--- Text segment Enclosed Below ---
EP 12 · Track: Us · Finale
UsMode D · The Essay
The Bubble We're In
the human being
After eleven other worlds, the lens finally turns around — and the strangest animal in the series turns out to be the one watching it.
The Science
We, too, live in a thin slice — and our light and noise are now flooding into other animals' worlds, drowning out signals and blotting out skies. Sensory pollution is shrinking other Umwelten.
The Angle
Funny-humbling first, then quietly serious: a recap of everything we missed across the season, landing on what our glare and our noise are switching off.
The Turn
The immense world was here the whole time. We were the ones who couldn't see it — and now we're turning some of it off.
09
The Bench
Further field sites (Season Two)
The format scales indefinitely — there are far more worlds than one season holds. Strong candidates already in the notebook:
The fire-chasing beetle — drawn toward wildfire by infrared organs that sense distant heat. (Heat)
The human echolocator — blind people who navigate by clicking, building a sonar world out loud. (Echoes)
--- End of Enclosed Text segment ---
--- Provided data Enclosed Below ---
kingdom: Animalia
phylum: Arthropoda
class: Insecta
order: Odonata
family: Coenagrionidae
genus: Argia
--- End of Enclosed Provided data ---
--- Provided data Enclosed Below ---
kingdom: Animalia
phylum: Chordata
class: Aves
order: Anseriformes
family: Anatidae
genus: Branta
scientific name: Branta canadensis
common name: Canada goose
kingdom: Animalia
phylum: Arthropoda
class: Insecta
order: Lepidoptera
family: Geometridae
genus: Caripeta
--- End of Enclosed Provided data ---
Work order 1 —
Answer these questions about the episode outline.
(a) According to the section headed "The Science," what is shrinking other Umwelten?
(b) What draws the fire-chasing beetle toward wildfire?
(c) Who are the human echolocators described in the episode outline?
Work order 2 — Copy the episode outline text between "The format scales" and "distant heat. (Heat)", inclusive.
Work order 3 — Pick up the episode outline after its final line and continue writing it.

Answer 1 —
(a) Sensory pollution.
(b) Infrared organs that sense distant heat.
(c) Blind people who navigate by clicking.

Answer 2 —
The format scales indefinitely — there are far more worlds than one season holds. Strong candidates already in the notebook:
The fire-chasing beetle — drawn toward wildfire by infrared organs that sense distant heat. (Heat)

Answer 3 —
The giant squid — eyes the size of dinner plates, evolved to spot the glow stirred up by an approaching whale. (Sight)
The star-nosed mole — the fastest forager known, "seeing" with twenty-two fingers of nose. (Touch)
The songbird — hears its own song in a detail and a speed we can only slow down to glimpse. (Sound)
The salmon — smells its way home across an ocean to the exact stream it hatched in. (Smell)
The pit viper — hunts in the dark by reading the heat-shapes of warm bodies. (Heat)
The cuttlefish — color-blind, yet "speaks" in a riot of color across its own skin. (Color)
10
Architecture
How the season is sequenced
Because episodes are autonomous, order is a curatorial choice, not a narrative dependency. The default sequence is tuned for rhythm — modes and science-levels alternate, and the genuinely alien worlds are placed mid-season, once the audience trusts the show enough to follow it somewhere strange:
01 Open on the Dog — instantly relatable, onboards the whole concept painlessly.
02–04 Establish range fast: a comic riff (Mantis Shrimp), a sincere essay (Bat), a minimalist parable (Tick).
05–08 The strange middle: Turtle, Elephant, Treehopper, Electric Fish — senses with no human analogue, when trust is highest.
09–11 Subversions & payoffs: the tender Crocodile, the surveilling Scallop, the advertising Bee.
12 Close on the Human — the turn that recontextualizes everything before it.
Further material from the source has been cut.